The first field is the SELinux user. The SELinux user is not equivalent to a Linux user. Typically many Linux users will use the same SELinux user, but it is possible to have a 1:1 Linux user to SELinux user mapping, such as the root Linux user and the root SELinux user. One significant difference between the SELinux users and Linux users is SELinux users do not change during a user session, whereas a Linux user might change via su or sudo. By convention, SELinux users that are generic have the suffix "_u", such as user_u.

The second field is the role. A SELinux user may be allowed to take on one or more roles. What a role means is defined by the policy, but examples of roles are an unprivileged user, a web administrator, and a database administrator. Objects typically have the role object_r. By convention, roles have the suffix "_r".

The third field in the type. This is the primary means of determining access (this will be further discussed later). The type of a process is also referred to as its domain. By convention, a type has the suffix "_t", such as user_t.

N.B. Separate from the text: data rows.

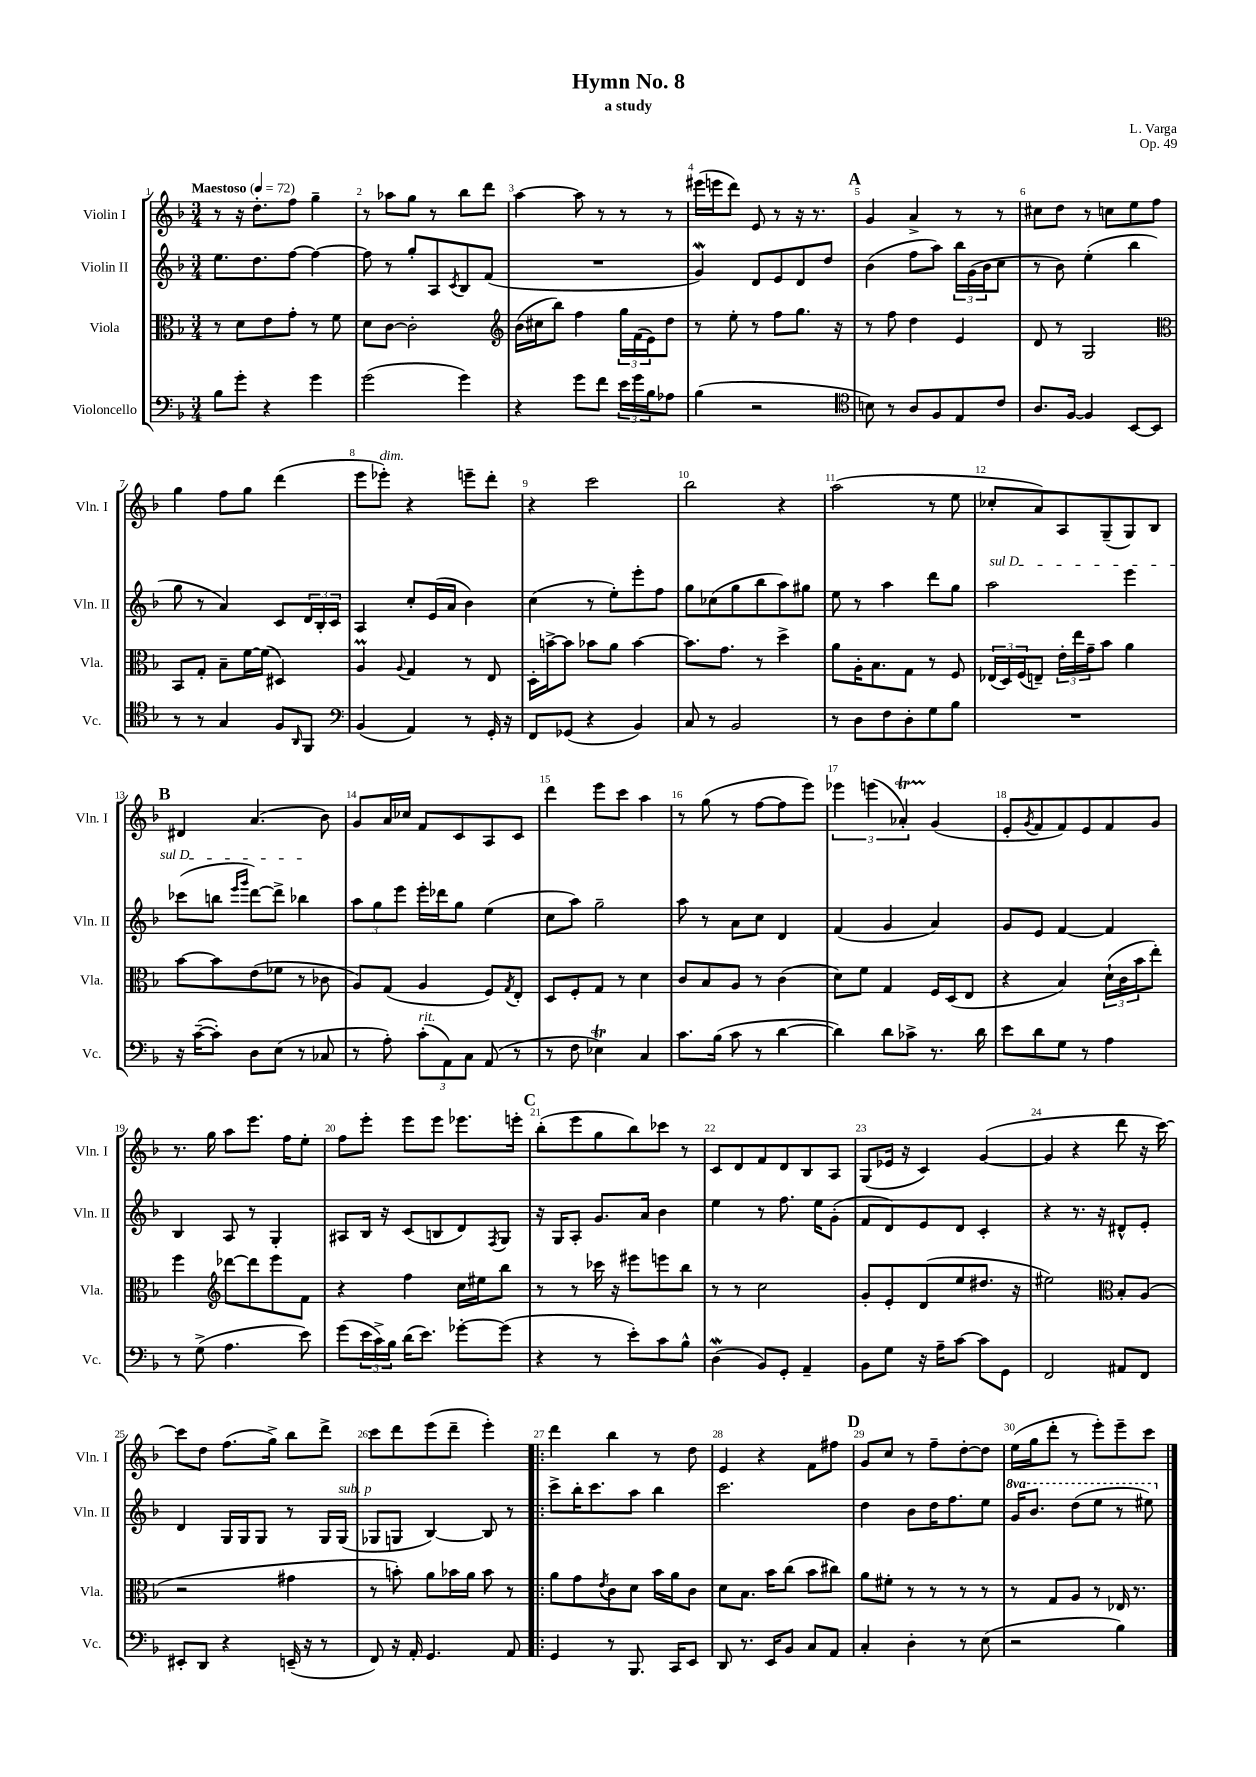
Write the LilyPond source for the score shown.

\header { title = "Hymn No. 8" composer = "L. Varga" subtitle = "a study" opus = "Op. 49" }
<<
\new StaffGroup <<
\new Staff = "s0" \with { instrumentName = "Violin I" shortInstrumentName = "Vln. I" } {
    \clef treble \key f \major \numericTimeSignature \time 3/4 \tempo "Maestoso" 4 = 72
    r8 r16 d''8.-. f''8 g''4-- |
    r8 aes''8 g''8 r8 bes''8 d'''8 |
    a''4~ a''8 r8 r8 r8 |
    eis'''16( e'''16 d'''8) e'8 r8 r16 r8. |
    \mark \markup { \bold "A" } g'4 a'4-> r8 r8 |
    cis''8 d''8 r8 c''8 e''8 f''8 |
    g''4 f''8 g''8 d'''4( |
    e'''8 ees'''8-.^\markup { \italic "dim." }) r4 e'''8-- d'''8-. |
    r4 c'''2 |
    bes''2 r4 |
    a''2( r8 e''8 |
    ces''8-. a'8) a8 g8--( g8) bes8 |
    \mark \markup { \bold "B" } dis'4 a'4.( bes'8) |
    g'8 a'16 ces''16 f'8 c'8 a8 c'8 |
    d'''4 e'''8 c'''8 a''4 |
    r8 g''8( r8 f''8~ f''8 e'''8) |
    \tuplet 3/2 { ees'''4 e'''4( aes'4-.\startTrillSpan) } g'4\stopTrillSpan( |
    e'8-. \acciaccatura { g'8 } f'8 f'8) e'8 f'8 g'8 |
    r8. g''16 a''8 e'''8. f''16 e''8-. |
    f''8 e'''8-. e'''8 e'''8 ees'''8. e'''16-. |
    \mark \markup { \bold "C" } bes''8-.( e'''8 g''8 bes''8) ces'''8 r8 |
    c'8 d'8 f'8 d'8 bes8 a8 |
    g8( ees'16 r16 c'4) g'4~( |
    g'4 r4 d'''8 r16 c'''16~) |
    c'''8 d''8 f''8.( g''16->) bes''8 d'''8-> |
    c'''8 d'''8 e'''8( d'''8-- e'''4-.) |
    \bar ".|:" d'''4 bes''4 r8 d''8 |
    e'4 r4 f'8 fis''8 |
    \mark \markup { \bold "D" } g'8 c''8 r8 f''8-- d''8~-. d''8 |
    e''16( g''16 d'''8-. r8 e'''8-.) e'''8-- c'''8 \bar "|." |
}
\new Staff = "s1" \with { instrumentName = "Violin II" shortInstrumentName = "Vln. II" } {
    \clef treble \key f \major \numericTimeSignature \time 3/4 \set Staff.ottavationMarkups = #ottavation-simple-ordinals
    e''8. d''8. f''8~ f''4~ |
    f''8 r8 g''8-. a8 \acciaccatura { c'8 } bes8 f'8( |
    R2. |
    g'4\mordent) d'8 e'8 d'8 d''8 |
    \mark \markup { \bold "A" } bes'4( f''8 a''8) \tuplet 3/2 { bes''16 g'16( bes'16 } c''8 |
    r8 bes'8) e''4-.( bes''4 |
    g''8 r8 a'4) c'8 \tuplet 3/2 { d'16 bes16-. c'16 } |
    a4 c''8-. e'16( a'16 bes'4) |
    c''4( r8 e''8-.) e'''8-. f''8 |
    g''8 ces''8( g''8 bes''8 a''8) gis''8 |
    e''8 r8 a''4 d'''8 g''8 |
    \once \override TextSpanner.bound-details.left.text = \markup { \italic "sul D" } a''2\startTextSpan e'''4 |
    \mark \markup { \bold "B" } ces'''8( b''8 \grace { e'''16 g'''16 } d'''8~) d'''8-> bes''4\stopTextSpan |
    \tuplet 3/2 { a''8 g''8 e'''8 } e'''16-. des'''16 g''8 e''4( |
    c''8 a''8) g''2-- |
    a''8 r8 a'8 c''8 d'4 |
    f'4( g'4 a'4) |
    g'8 e'8 f'4~ f'4 |
    bes4 a8 r8 g4-. |
    ais8 bes16 r16 c'8( b8 d'8) \acciaccatura { f8 } g8 |
    \mark \markup { \bold "C" } r16 g16 a8-. g'8. a'16 bes'4 |
    e''4 r8 f''8. e''16 g'8-.( |
    f'8 d'8) e'8 d'8 c'4-. |
    r4 r8. r16 dis'8-^ e'8-. |
    d'4 g16 g16 g8 r8 g16 g16^\markup { \italic "sub. p" }( |
    ges8 g8 bes4~) bes8 r8 |
    \bar ".|:" c'''8-> bes''16-. c'''8. a''8 bes''4 |
    c'''2. |
    \mark \markup { \bold "D" } d''4 bes'8 d''16 f''8. e''8 |
    \ottava #1 g''16 bes''8. d'''8( e'''8 r8 eis'''8) \ottava #0 \bar "|." |
}
\new Staff = "s2" \with { instrumentName = "Viola" shortInstrumentName = "Vla." } {
    \clef alto \key f \major \numericTimeSignature \time 3/4
    r8 d'8 e'8 g'8-. r8 f'8 |
    d'8 c'8~ c'2-. |
    \clef treble bes'16( cis''16 bes''8) f''4 \tuplet 3/2 { g''16 f'16( e'16) } d''8 |
    r8 e''8-. r8 f''8 g''8. r16 |
    \mark \markup { \bold "A" } r8 f''8 d''4 e'4 |
    d'8 r8 g2 |
    \clef alto bes,8 g8-. bes8-- f'16~ f'16( dis4) |
    a4\prall \appoggiatura { a8 } g4 r8 e8 |
    d16-. b'16~-> b'8 bes'8 a'8 bes'4~ |
    bes'8. g'8. r8 d''4-> |
    a'8 a16-. bes8. g8 r8 f8 |
    \tuplet 3/2 { ees16( d16) f16( } e8--) \tuplet 3/2 { e'16-. e''16 g'16-- } bes'8 a'4 |
    \mark \markup { \bold "B" } bes'8~ bes'8 e'8( fes'8 r8 ces'8 |
    a8) g8( a4 f8) \acciaccatura { g8 } e8-. |
    d8 f8-. g8 r8 d'4 |
    c'8 bes8 a8 r8 c'4( |
    d'8) f'8 g4 f16 d16( e8 |
    r4 bes4) \tuplet 3/2 { d'16-!( c'16 bes'16 } e''8-.) |
    f''4 \clef treble des'''8~ des'''8 e'''8 f'8 |
    r4 f''4 c''16 eis''16 bes''8 |
    \mark \markup { \bold "C" } r8 r8 ces'''16 r16 eis'''8 e'''8 bes''8 |
    r8 r8 c''2 |
    g'8-. e'8-. d'8( e''8 dis''8. r16 |
    eis''2) \clef alto bes8-. a8( |
    r2 gis'4 |
    r8 b'8-.) a'8 bes'16 a'16 bes'8 r8 |
    \bar ".|:" a'8 g'8 \acciaccatura { e'8 } c'8 d'8 bes'16 a'16 c'8 |
    d'8 bes8. bes'16 c''8( bes'8 cis''8) |
    \mark \markup { \bold "D" } a'8 fis'8-. r8 r8 r8 r8 |
    r8 g8 a8 r8 ees16 r8. \bar "|." |
}
\new Staff = "s3" \with { instrumentName = "Violoncello" shortInstrumentName = "Vc." } {
    \clef bass \key f \major \numericTimeSignature \time 3/4
    bes8 g'8-. r4 g'4 |
    g'2( g'4) |
    r4 g'8 f'8 \tuplet 3/2 { e'16 g'16 bes16 } aes8 |
    bes4( r2 |
    \mark \markup { \bold "A" } \clef tenor b8) r8 a8 f8 e8 c'8 |
    a8. f16~ f4 bes,8~ bes,8 |
    r8 r8 g4 f8 \grace { a,16 } f,8 |
    \clef bass bes,4( a,4) r8 g,16-. r16 |
    f,8 ges,8( r4 bes,4) |
    c8 r8 bes,2 |
    r8 d8 f8 d8-. g8 bes8 |
    R2. |
    \mark \markup { \bold "B" } r16 c'16~--( c'8-.) d8 e8( r8 ces8 |
    r8 a8-.) \tuplet 3/2 { c'8-.^\markup { \italic "rit." }( a,8) c8 } a,8( r8 |
    r8 f8 ees4\trill) c4 |
    c'8. bes16( c'8 r8 d'4~ |
    d'4) d'8 ces'8-> r8. d'16 |
    e'8 d'8 g8 r8 a4 |
    r8 g8->( a4. e'8) |
    g'8( \tuplet 3/2 { e'16 c'16->) bes16 } d'16( e'8.) ges'8~-. ges'8( |
    \mark \markup { \bold "C" } r4 r8 e'8-.) c'8 bes8-^ |
    d4\mordent( bes,8) g,8-. a,4-- |
    bes,8 g8 r16 a16-- c'8~ c'8 g,8 |
    f,2 ais,8 f,8 |
    eis,8-. d,8 r4 e,16--( r16 r8 |
    f,8) r16 a,16-. g,4. a,8 |
    \bar ".|:" g,4 r8 bes,,8. c,16 e,8 |
    d,8 r8. e,16 bes,8 c8 a,8 |
    \mark \markup { \bold "D" } c4-. d4-. r8 e8( |
    r2 bes4) \bar "|." |
}
>>
>>
\layout { \context { \Score \override BarNumber.break-visibility = ##(#f #t #t) barNumberVisibility = #all-bar-numbers-visible } }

The forth field is the MLS range. This field optional, and will be discussed later.

Object Classes

SELinux has many object classes (categories of objects), such as dir for directories and file for files. These are used in the policy and in access decisions to more finely specify what access is allowed. Each object class has a set of permissions which are the possible ways to access these objects. For example, the file object class has the permissions create, read, write, and unlink (delete), while the unix_stream_socket object class (UNIX domain stream sockets) has the permissions create, connect, and sendto.